Every digital product reaches a phase when it needs to be tested for usability. One of the biggest pitfalls in usability testing is conducting a study too late in the design process, or worse, after releasing the product to the market. So the earlier you perform the test, the better!

Successful digital products are the result of continuous testing, measuring, and iterating and usability tests are an incredibly important part of this process.

It’s true that every usability study will be different, depending on your specific goals for the test, but one thing that is crucial for all user research is good preparation. Now, let’s see how you can plan a usability test that will deliver the best possible outcome.

1.Set your usability test goals

First thing you need to do is define the scope (what are you testing e.g. specific UI components, navigation, etc.) and the purpose (why are you testing?) for the study.

Usability studies are perfect for collecting qualitative behavioral data from users and for uncovering usability problems, but they’d be useless without goals that are: specific, measurable, and prioritized.

The golden rule for setting goals is to stay focused and don’t commit to too many goals: the more focused your usability tests are, the more relevant the results will be. So make the most of your research by focusing on the goals that will truly make a difference to your product usability.

Example goal: Determine potential navigation errors in the app or difficulty to locate certain functions.

2. Decide on the format & the tool

Usability research can take many forms - it can be moderated or unmoderated, in-person or remote. Depending on your goals and the resources you have on your disposal, you’ll choose one of the methods or conduct a mix-approach usability study.

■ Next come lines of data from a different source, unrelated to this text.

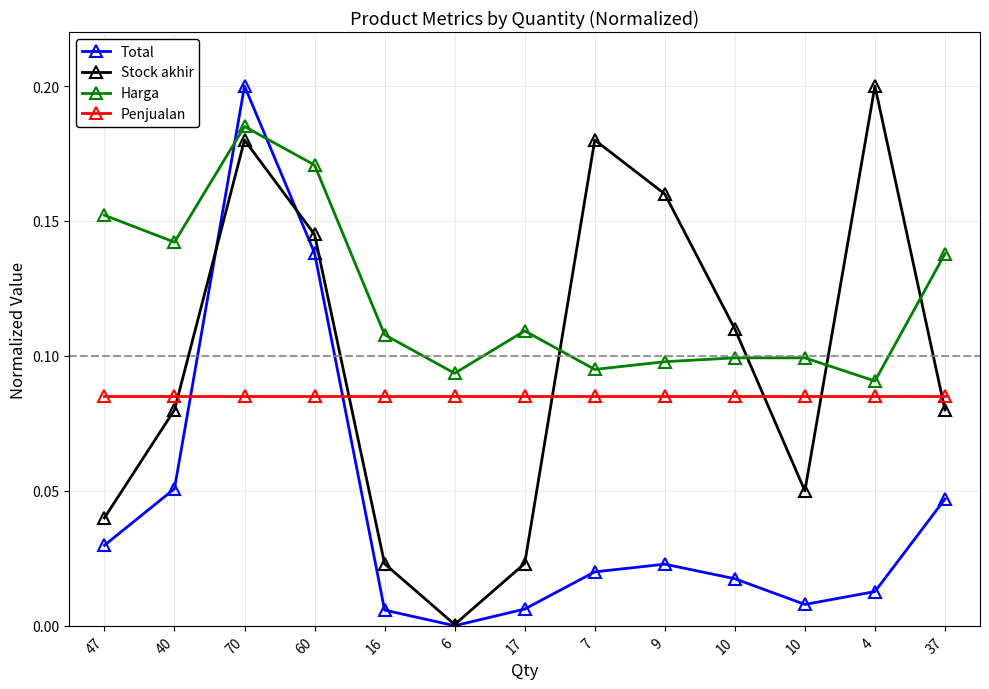

Where is Penjualan nearest to the value 0?

47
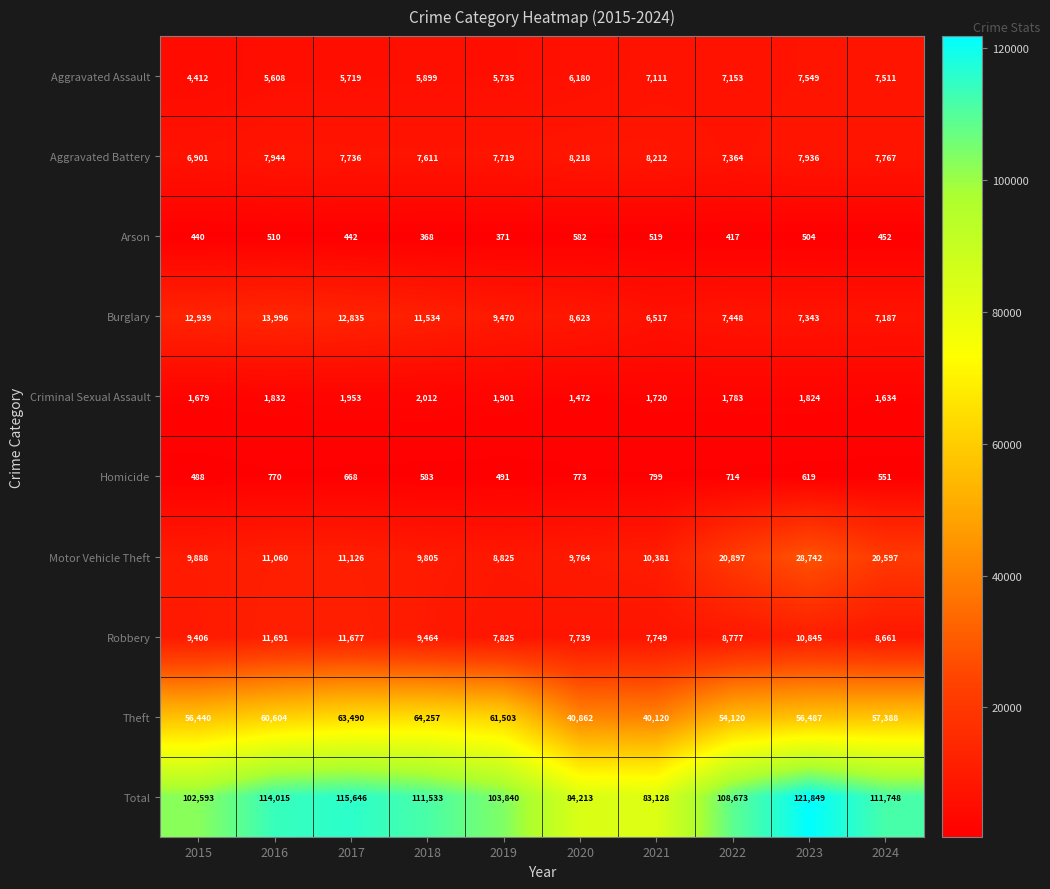

Count the number of categories in the chart.

10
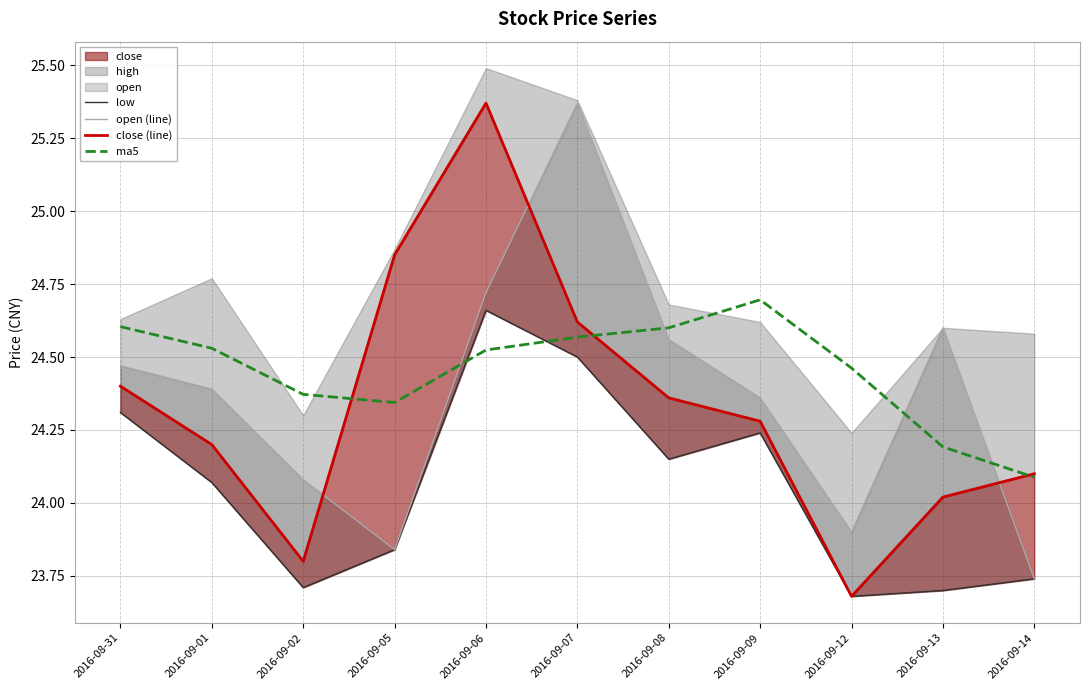

What is the lowest value of the ma5 series?

24.1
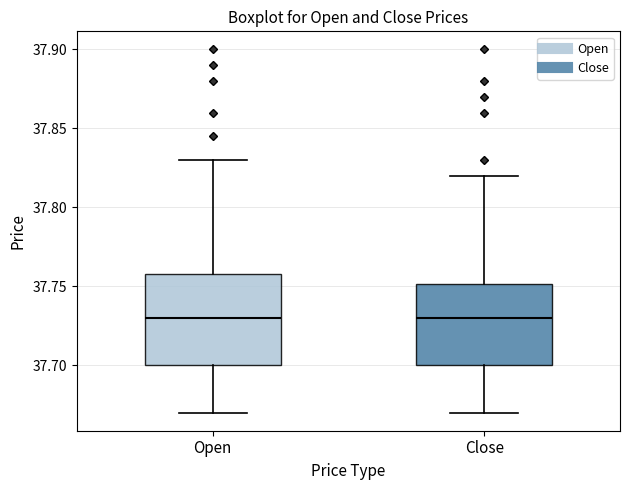

Comparing the boxes themselves (not the whiskers), which one is the tallest?

Open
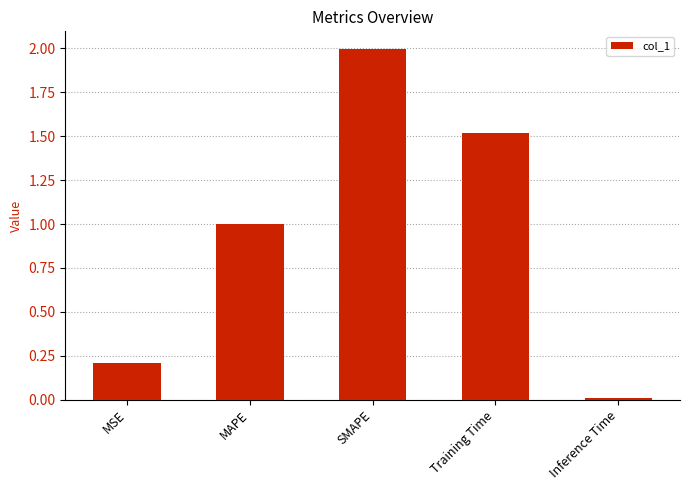

Rank the categories by value from lowest to highest.

Inference Time, MSE, MAPE, Training Time, SMAPE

For example, moderated in-person studies give you a chance to observe the users more closely, interact with them, and ask additional questions or clarifications to uncover deeper insights.

But unmoderated remote studies also have their benefits. They can be a lot cheaper, faster, and enable you to recruit participants who wouldn’t be interested in coming to your office for an in-person testing session.

There are one-stop tools out there, like our own Koncept app, that can help you conduct unmoderated remote usability testing on your app prototype.

3. Recruit the right participants

If your participants aren’t representative of your target audience, or better yet your user persona, then you won’t get the most useful and relevant feedback. If you’re not sure who your ideal users are, our article about creating user personas can help.

You can recruit participants yourself or use a 3rd party service like usertesting.com. If you’re doing the recruitment, you need to consider the following:

  • What specific behaviors are you looking for in your users?
  • What level of tool knowledge do they need to have?
  • What about domain knowledge?

Regardless of the type of users you are teasing, make sure to provide some sort of incentive, like cash or a discount coupon.

P.S. for a typical usability test we generally recommend having 3-5 participants.

4. Create tasks for participants

Usability testing is all about asking users to complete certain tasks while using your product’s interface. The tasks are typically written in the form of a scenario to provide more context for the user and should match the goals of the study.

In the planning phase, you need to define what information you’ll give to the users. Tasks typically consist of the interactions that need to be performed by the test users, for example:

  • Register an account
  • Sign into your account
  • Create a new project

Strong tasks are very specific or ‘closed-end’ and focus on a particular feature or process.

So try to avoid vague instructions and steer the users only towards interactions that are important for your study.

5. Decide on the metrics you need to collect

How will you measure a user’s performance on a particular task?

You need to look at the following usability metrics:

  • Time to completion
  • Steps to completion
  • Success rate
  • Error rate

You’ll also need to take subjective evaluations into considerations, e.g. how easy it was for the user to complete the task, or how satisfied they were with the UI. You can get answers to these questions by running a short survey after the usability session is over.


A successful usability test enables you to improve your digital product iteratively based on user feedback. These 5 steps will help you plan your usability test study to keep yourself on track and make sure that things run smoothly during the study.